October 24th, 2009 at 12:07 am
@ fuster:
You can purchase it at this link, Smidge:
http://www.stormingmedia.us/21/2187/A218763.html
I believe you can also buy it directly from CARL at Fort Leavenworth.
October 24th, 2009 at 12:22 am
I agree, and I should have used a broader and more political formulation than “American capitalism.”
I found the reporting on the thesis being about nukes and the Soviets – complete with a picture of the professor – persuasive. That said, I agree that the failure to produce the thesis and other writings and records is suspicious – bound to provoke suspicions.
…just one of many things about this president that make his political opponents more than usually distrustful of a leader they never wanted.
October 24th, 2009 at 12:24 am
The term quoted from the alleged thesis was “economic freedom”, not “economic democracy,” which when I heard it seemed to me to be such an inappropriate categorization of compulsory. wealth redistribution as to reflect some weird species of pre-fascist Mitteleuropische or Islamo-Germanic philosophical idealism , ie the notion that true freedom emanates only from submission and obedience to authority. You don’t suppose this was another stunt by LaRouchies do you? If anyone would be familiar with the jargon….
October 24th, 2009 at 9:37 am
@ Seth Halpern:
I used the term “economic democracy” to summarize the gist of the phony quotes.
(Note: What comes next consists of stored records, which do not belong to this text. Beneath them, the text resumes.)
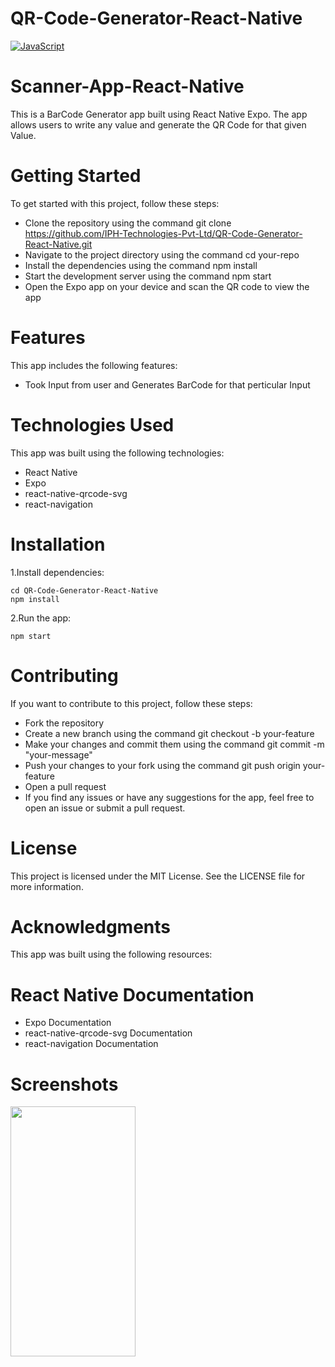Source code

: # QR-Code-Generator-React-Native
[![JavaScript](https://img.shields.io/badge/javascript-%2320232a.svg?style=for-the-badge&logo=javascript&logoColor=%23F7DF1E)](https://developer.mozilla.org/en-US/docs/Web/JavaScript)

# Scanner-App-React-Native
 This is a BarCode Generator app built using React Native Expo. The app allows users to write any value and generate the QR Code for that given Value.
 
# Getting Started
To get started with this project, follow these steps:

 - Clone the repository using the command git clone https://github.com/IPH-Technologies-Pvt-Ltd/QR-Code-Generator-React-Native.git
 - Navigate to the project directory using the command cd your-repo
 - Install the dependencies using the command npm install
 - Start the development server using the command npm start
 - Open the Expo app on your device and scan the QR code to view the app

# Features
This app includes the following features:

 - Took Input from user and Generates BarCode for that perticular Input

# Technologies Used
 This app was built using the following technologies:

 - React Native
 - Expo
 - react-native-qrcode-svg
 - react-navigation

# Installation

1.Install dependencies:

    cd QR-Code-Generator-React-Native
    npm install

2.Run the app:

    npm start

# Contributing
 If you want to contribute to this project, follow these steps:

 - Fork the repository
 - Create a new branch using the command git checkout -b your-feature
 - Make your changes and commit them using the command git commit -m "your-message"
 - Push your changes to your fork using the command git push origin your-feature
 - Open a pull request
 - If you find any issues or have any suggestions for the app, feel free to open an issue or submit a pull request.

# License
 This project is licensed under the MIT License. See the LICENSE file for more information.

# Acknowledgments
 This app was built using the following resources:

# React Native Documentation
 - Expo Documentation
 - react-native-qrcode-svg Documentation
 - react-navigation Documentation

# Screenshots
<img src="https://user-images.githubusercontent.com/124868842/220327339-f3036401-223f-40d3-b04a-4d33e1d5d0d9.gif" 
     width="200" 
     height="400"/>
A closer reading would have raised other questions, but the awkwardness of the writing may, at first glance anyway, have made them seem more authentic as supposedly a college student’s work.
I’ve taken a longer look at Jumping in Pools, and it reads like a fairly typical blog that’s been around for a while. The “hoax” piece can be found with other “Satire” pieces: Maybe it was intended to be a fake news item a la Scrappleface. If so, the main problem is that it isn’t funny.
It’s interesting that the incident has generated an unusually large number of comments and trackbacks, as well as several news articles, and public comments by Klein, but the blogger hasn’t – as of the moment – yet commented on it. Instead, he’s just gone on with typical blog fare – comments on political races, a feud with with the infamous Charles Johnson of LGF, and so on.